- [Activity] Search the data below for the line containing "ring tip: (204, 164)", then please set down that line and all remaining ones exactly as written.

(Skeletal landmark data)
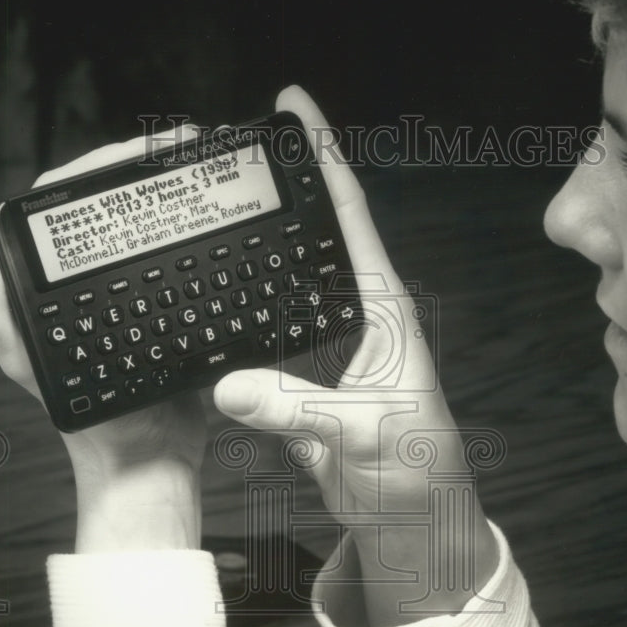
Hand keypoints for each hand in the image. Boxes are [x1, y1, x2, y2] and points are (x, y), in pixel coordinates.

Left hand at [0, 126, 207, 551]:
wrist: (150, 452)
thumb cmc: (87, 413)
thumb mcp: (26, 352)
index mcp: (48, 278)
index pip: (66, 198)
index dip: (100, 164)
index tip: (139, 151)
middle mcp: (89, 278)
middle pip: (113, 201)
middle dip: (147, 164)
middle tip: (185, 149)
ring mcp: (132, 287)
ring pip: (149, 220)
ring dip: (173, 186)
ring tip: (204, 164)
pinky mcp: (170, 299)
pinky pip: (180, 252)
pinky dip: (195, 225)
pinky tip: (214, 209)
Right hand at [213, 87, 498, 624]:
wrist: (413, 521)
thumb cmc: (416, 473)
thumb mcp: (366, 437)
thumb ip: (301, 410)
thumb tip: (231, 385)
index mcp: (384, 308)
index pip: (351, 213)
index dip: (323, 155)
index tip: (293, 105)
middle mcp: (357, 314)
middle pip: (314, 232)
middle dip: (281, 184)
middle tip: (232, 148)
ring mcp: (328, 345)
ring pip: (285, 278)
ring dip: (257, 243)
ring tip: (213, 206)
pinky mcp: (304, 378)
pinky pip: (262, 330)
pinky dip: (237, 309)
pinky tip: (211, 299)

- [Solved exercise]
ring tip: (204, 164)
pinky mcp: (170, 299)
pinky pip: (180, 252)
pinky dip: (195, 225)
pinky tip: (214, 209)
Right hand at [213, 87, 498, 624]:
wrist: (413, 521)
thumb cmc: (416, 473)
thumb mcp: (366, 437)
thumb ip: (301, 410)
thumb tip: (231, 385)
index mcp: (384, 308)
index pip: (351, 213)
index dip: (323, 155)
index tip: (293, 105)
middle mcp: (357, 314)
middle pip: (314, 232)
middle dip: (281, 184)
middle tip: (232, 148)
ring mcp: (328, 345)
ring pip: (285, 278)
ring dip: (257, 243)
ring tip: (213, 206)
pinky mcp: (304, 378)
pinky pip: (262, 330)
pinky dip: (237, 309)
pinky tip: (211, 299)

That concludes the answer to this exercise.